Copy the data exactly as it appears, and do not include any pictures.

Start of INFORMATION SUPPLIED

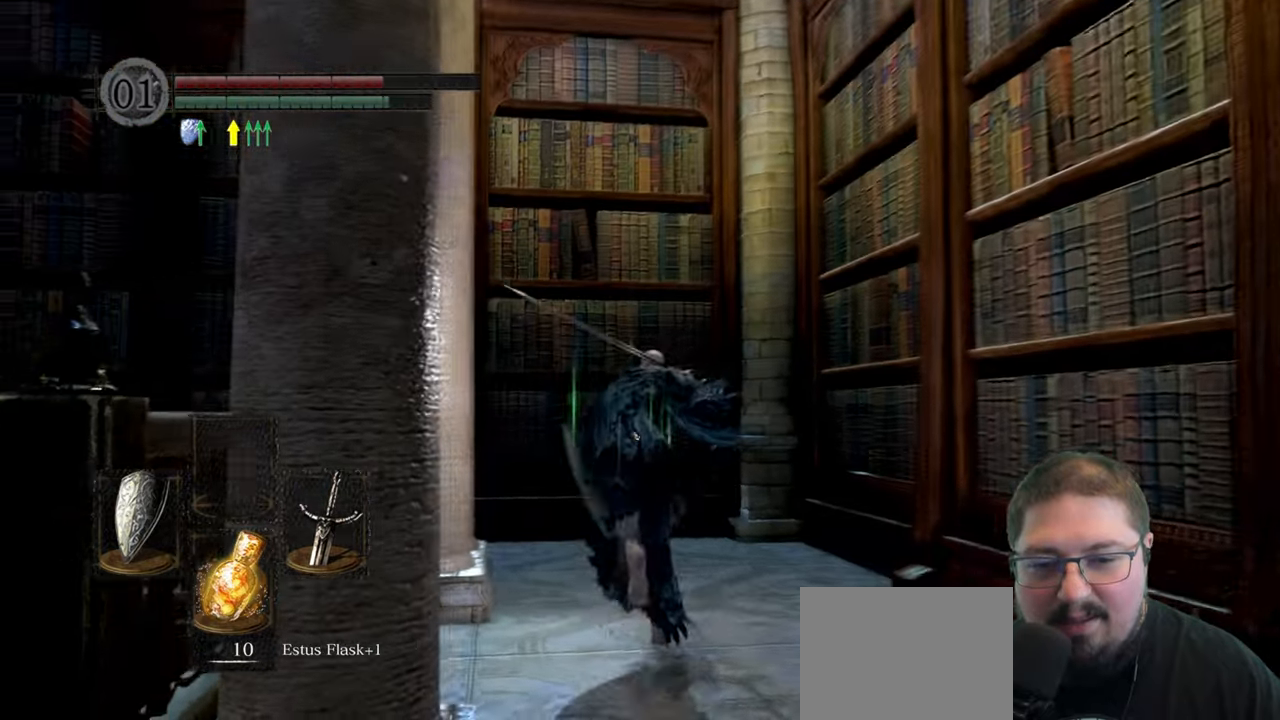
{"dt_ms": 500, "buttons": ["B"], "left_stick": "up-left", "right_stick": "center", "events": [[300, "left_stick", "up-left"]]}
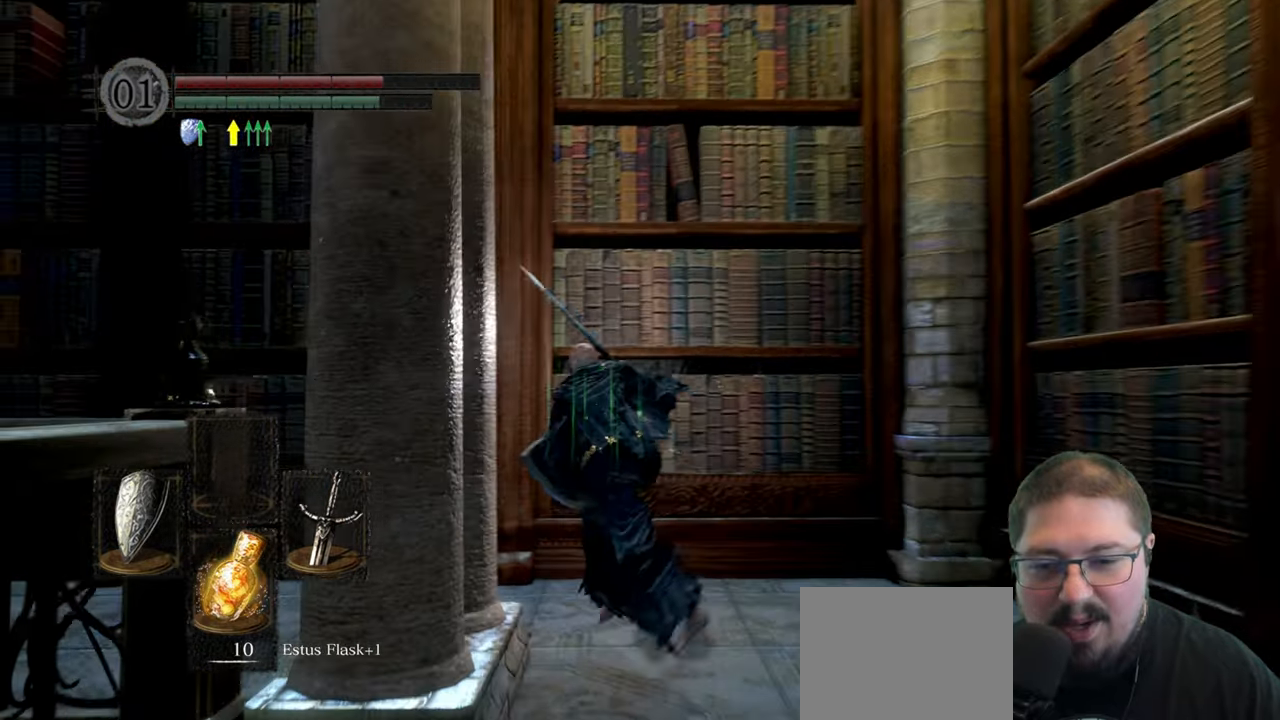
{"dt_ms": 500, "buttons": ["B"], "left_stick": "up", "right_stick": "center", "events": [[400, "left_stick", "up"]]}
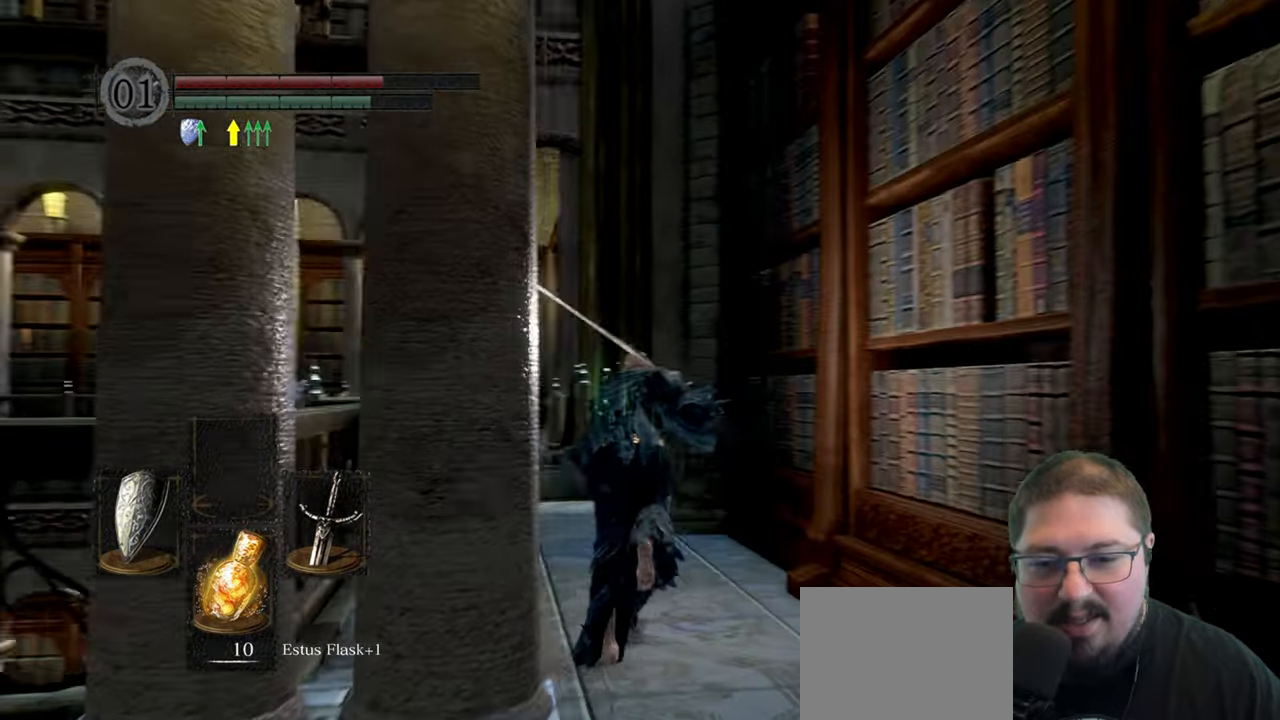
{"dt_ms": 500, "buttons": ["B"], "left_stick": "up", "right_stick": "center", "events": []}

End of INFORMATION SUPPLIED

> **SOLUTION FOR THIS PROBLEM**
{"dt_ms": 500, "buttons": ["B"], "left_stick": "up-left", "right_stick": "center", "events": [[300, "left_stick", "up-left"]]}
{"dt_ms": 500, "buttons": ["B"], "left_stick": "up", "right_stick": "center", "events": [[400, "left_stick", "up"]]}
{"dt_ms": 500, "buttons": ["B"], "left_stick": "up", "right_stick": "center", "events": []}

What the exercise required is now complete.